We must adapt our teaching to the digital environment. St. Norbert has always been justifiably proud of its commitment to student learning. But in a world where young people do much of that learning in a digital context, we need to meet them where they live technologically.
Finally, we must be rock-solid about our values. We need to be able to articulate them clearly and then demonstrate every day that we live them. In the end, that is apt to be the biggest differentiator between schools that endure and those that don’t.
Put another way, institutions such as St. Norbert can be greater than ever as we move forward, building on our current position as one of the top 10 Catholic schools among America’s best national liberal arts colleges (as ranked by U.S. News & World Report).
But only if we’re smart. And only if we continue to earn your support.
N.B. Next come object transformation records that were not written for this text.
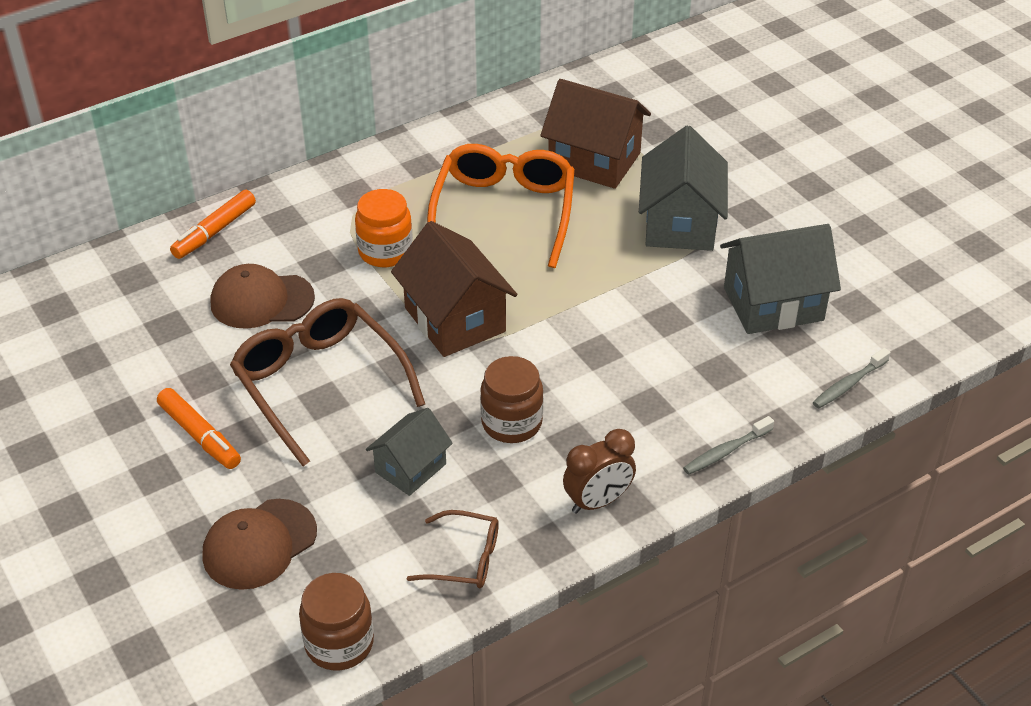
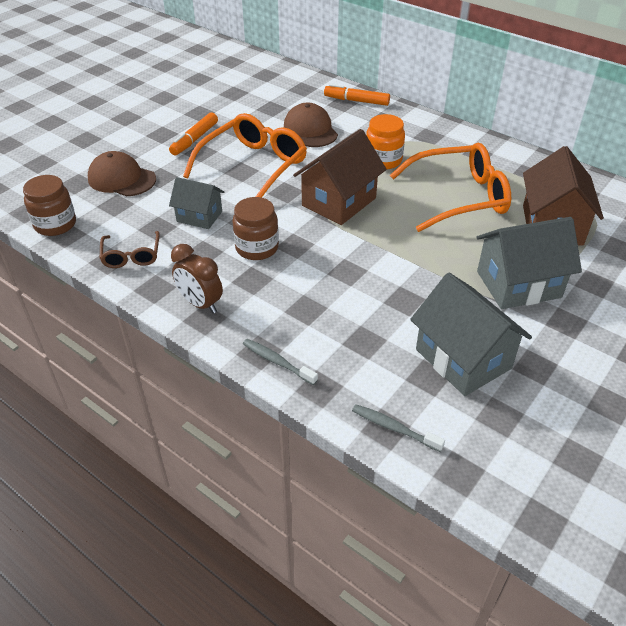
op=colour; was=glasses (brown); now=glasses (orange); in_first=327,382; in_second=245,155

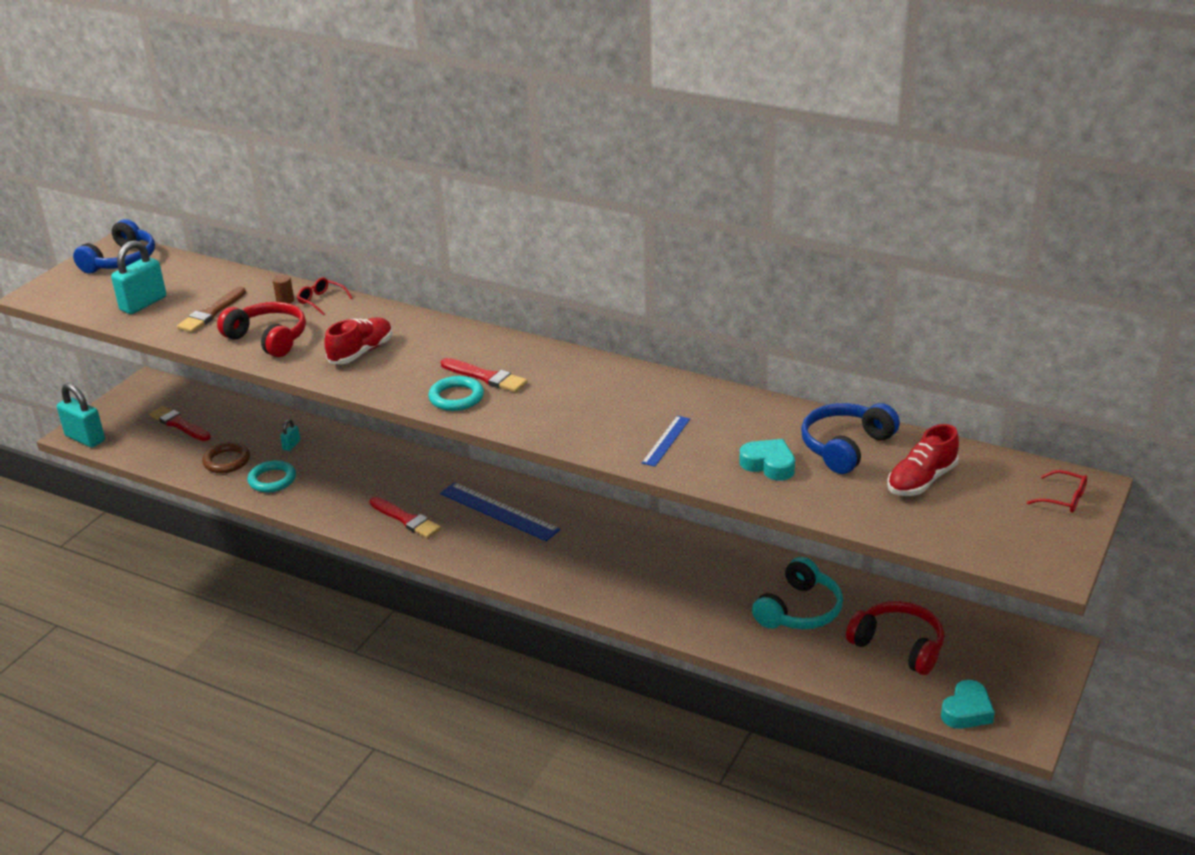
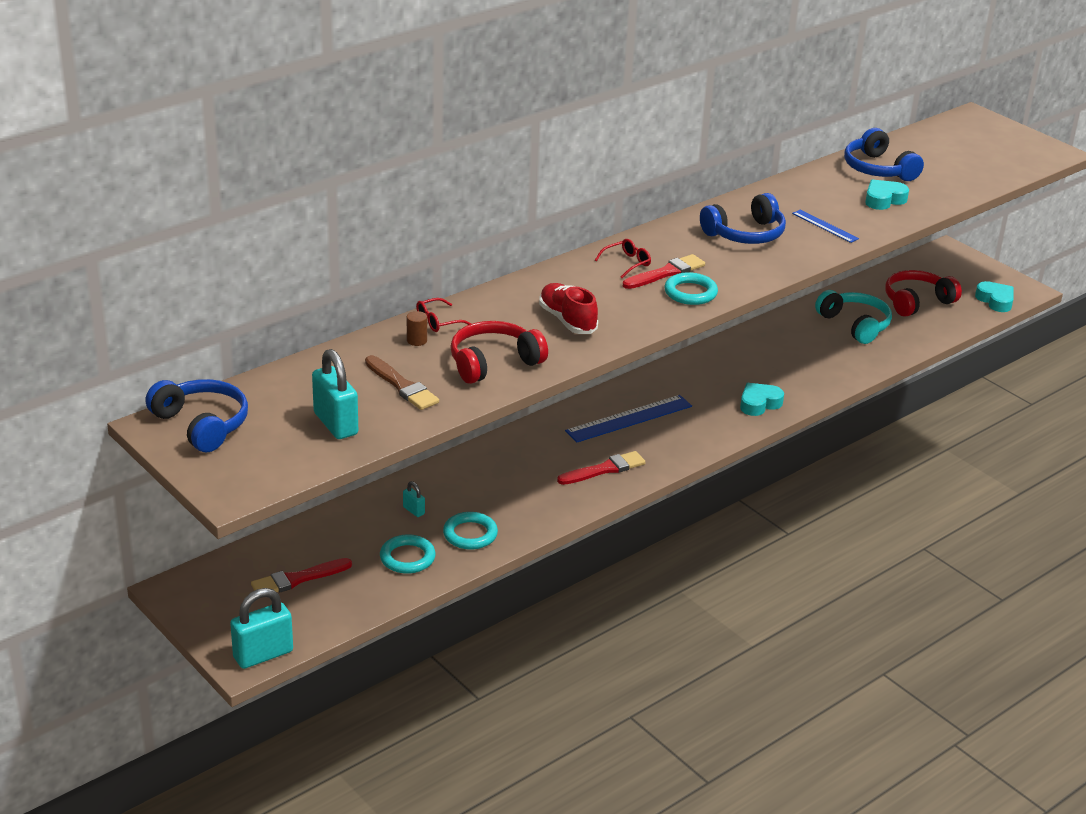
op=colour; was=ring (brown); now=ring (turquoise); in_first=226,457; in_second=408,554
op=relocated; was=glasses (red); in_first=1057,491; in_second=623,258
op=appeared; now=headphones (blue); in_second=743,218
op=appeared; now=heart (turquoise); in_second=762,399
op=missing; was=shoe (red); in_first=923,460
The simple fact is, tuition alone will never cover everything it takes to provide the resources, services and amenities our community needs. That’s why we are currently engaged in Campaign St. Norbert: Full Ahead, with its target of raising $90 million by 2016. Your gifts to the college totaled more than $22 million in the fiscal year just concluded, a generosity that is, frankly, inspirational. When you provide scholarships, when you endow professorships, when you name a new science classroom, when you make your annual contribution to the St. Norbert Fund at a level that works for you, you not only express confidence in today’s St. Norbert College. You join us in ensuring that tomorrow’s will be here, going strong – educating the next generation of Green Knights.